#### Given text ####
On Fri, May 3, 2013 at 9:20 PM, Eli Zaretskii <e...@gnu.org> wrote:

> You should use a backslash to produce a literal quote that should be
> passed to a program.  That's what the Microsoft startup code provides
> as the way to get quote characters into programs.
>

Thanks!  I thought I had tried that and failed, but it does seem to work.


> If you do know that cmd.exe will be invoked, you can either double the
> quotes, as the cmd.exe documentation describes, or us the ^ character
> to escape the quotes.
>

I cannot make that work, ^ does not seem to escape double quotes.


> Please show that use case, or something similar.  I don't immediately
> understand why recursive invocation means you'd need to quote a file
> name twice.  E.g., why not use this instead:
>
> SHELL=cmd.exe
> default:
>         $(MAKE) -f foo.mk x="a b"
#### Records shown ####
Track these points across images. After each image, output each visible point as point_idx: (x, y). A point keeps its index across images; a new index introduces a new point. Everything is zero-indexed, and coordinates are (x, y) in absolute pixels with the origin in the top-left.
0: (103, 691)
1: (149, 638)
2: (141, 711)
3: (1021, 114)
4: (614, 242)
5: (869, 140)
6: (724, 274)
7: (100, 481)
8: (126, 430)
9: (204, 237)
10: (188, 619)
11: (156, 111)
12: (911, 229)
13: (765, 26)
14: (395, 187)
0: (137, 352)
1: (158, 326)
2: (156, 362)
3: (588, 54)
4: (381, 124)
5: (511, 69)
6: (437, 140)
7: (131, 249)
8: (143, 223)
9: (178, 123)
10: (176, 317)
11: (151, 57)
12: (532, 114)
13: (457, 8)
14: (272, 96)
####
#### Records shown ####
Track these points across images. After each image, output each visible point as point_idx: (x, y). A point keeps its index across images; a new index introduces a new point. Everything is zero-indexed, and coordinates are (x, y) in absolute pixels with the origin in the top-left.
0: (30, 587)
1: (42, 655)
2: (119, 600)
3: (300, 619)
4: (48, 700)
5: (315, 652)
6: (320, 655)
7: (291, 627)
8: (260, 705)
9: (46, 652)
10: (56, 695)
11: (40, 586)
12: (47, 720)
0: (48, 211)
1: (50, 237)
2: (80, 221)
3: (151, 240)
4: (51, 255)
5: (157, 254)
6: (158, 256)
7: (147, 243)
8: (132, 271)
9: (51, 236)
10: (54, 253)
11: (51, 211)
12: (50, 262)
####
Study questions:
1. In the message about quoting arguments for cmd.exe, what does the reply say should be used to produce a literal quote passed to a program?
2. Carry on the message about quoting arguments for cmd.exe, starting after its last line.

Responses for each task:
1. A backslash.

2.
>

The problem is that foo.mk will use $(x) directly in shell invocations.
Furthermore, foo.mk is provided by the user, and I don't want to ask my
users to worry about quoting. It is unnatural to use $(x) outside a shell
invocation in this case.

But these details are not so relevant, as \" indeed would solve this use
case.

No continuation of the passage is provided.